Owner, Hurst & Crane Investments, LLC; Springfield City Councilor, age 35
Justin Hurst hasn’t exactly traveled a straight line to his current career.
First, he spent about 10 years in education, teaching English at Bridge Academy Alternative High School before moving to the Springfield High School of Science & Technology. Later, he earned his CAGS from UMass Amherst and went into administrative work, becoming the coordinator and later the director of Springfield’s Striving Readers Adolescent Literacy Initiative.
All the while, he was attending Western New England College School of Law at night, passing the bar in 2006. “But I was doing what I was passionate about,” he said. “The students were the driving force behind why I continued to teach for so long. It was a different challenge every day.”
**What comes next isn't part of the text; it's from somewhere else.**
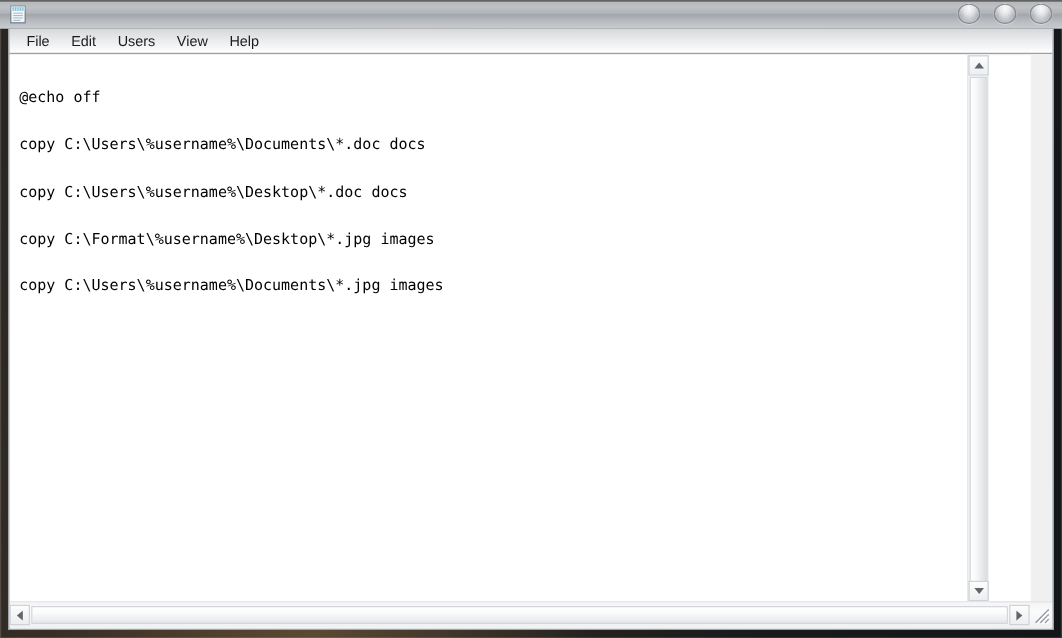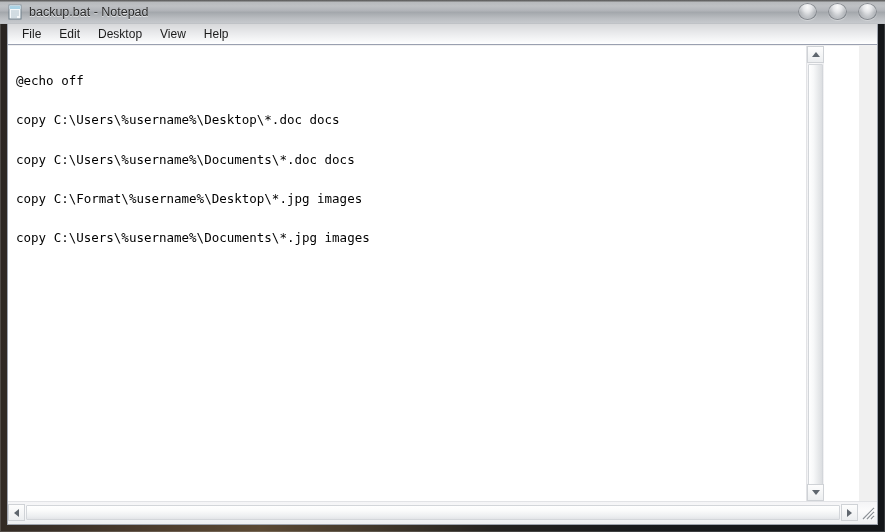"backup.bat - Notepad" span { html: <span>backup.bat - Notepad</span> -> none }
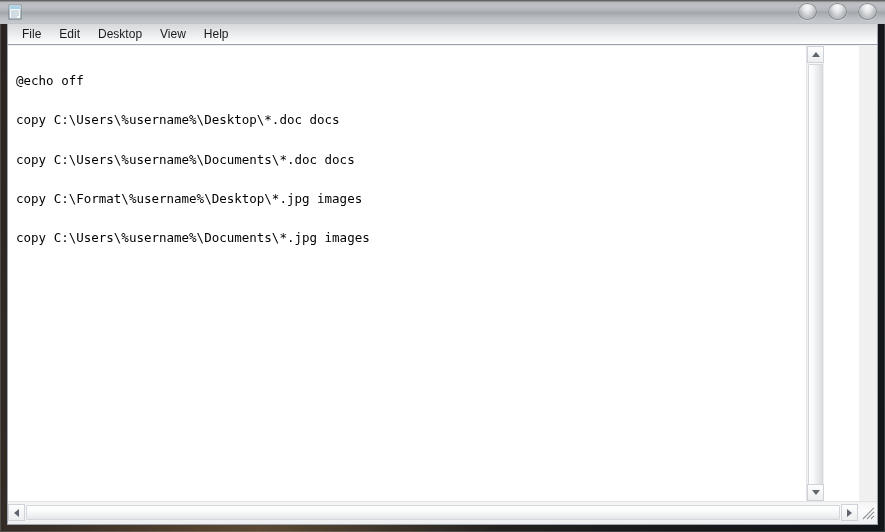"Desktop" div.menu-item { text: Desktop -> Users }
But eventually, he found a different passion that would consume his time. He and a partner invested in a couple of houses, and that eventually became the enterprise known as Hurst & Crane Investments.
“What I love most is I that get to get dirty and use my hands,” he said. “I’m not one of those people who buys a property and hires someone to rehab it; I’m a hands-on guy, and I like to do a lot of the work myself.”
Having established deep roots in the city, Hurst eventually became interested in local politics and ran for Springfield City Council. He fell short on his first attempt, but in his second try, last fall, he was the top vote getter. “I love it,” he said. “In a classroom, you might impact 100 kids. But every single day as a city councilor, you have 150,000 residents to think about.”
Family is important to Hurst, who posed for his 40 Under Forty photo alongside his father, Frederick Hurst Sr. — publisher of the Point of View community newspaper — and his son, Justin Jr., to symbolize Springfield’s bright past, present, and future. Indeed, he and his wife, Denise, the first married couple to be named to the 40 Under Forty in the same year, are both vocal believers in their city’s future.
“I want to attract young professionals back to this city,” he said. “A lot of kids my age didn’t make it, or they made it out, but never came back. I think it’s imperative to do whatever we can to bring people back to the city.”